=== REQUIRED WORK ===
Quote all of the data below exactly, please.

=== INFORMATION GIVEN ===
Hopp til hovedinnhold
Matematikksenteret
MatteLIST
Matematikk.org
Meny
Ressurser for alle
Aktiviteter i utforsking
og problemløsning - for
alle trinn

=== ANSWER TO THIS EXERCISE ===
Hopp til hovedinnhold
Matematikksenteret
MatteLIST
Matematikk.org
Meny
Ressurser for alle
Aktiviteter i utforsking
og problemløsning - for
alle trinn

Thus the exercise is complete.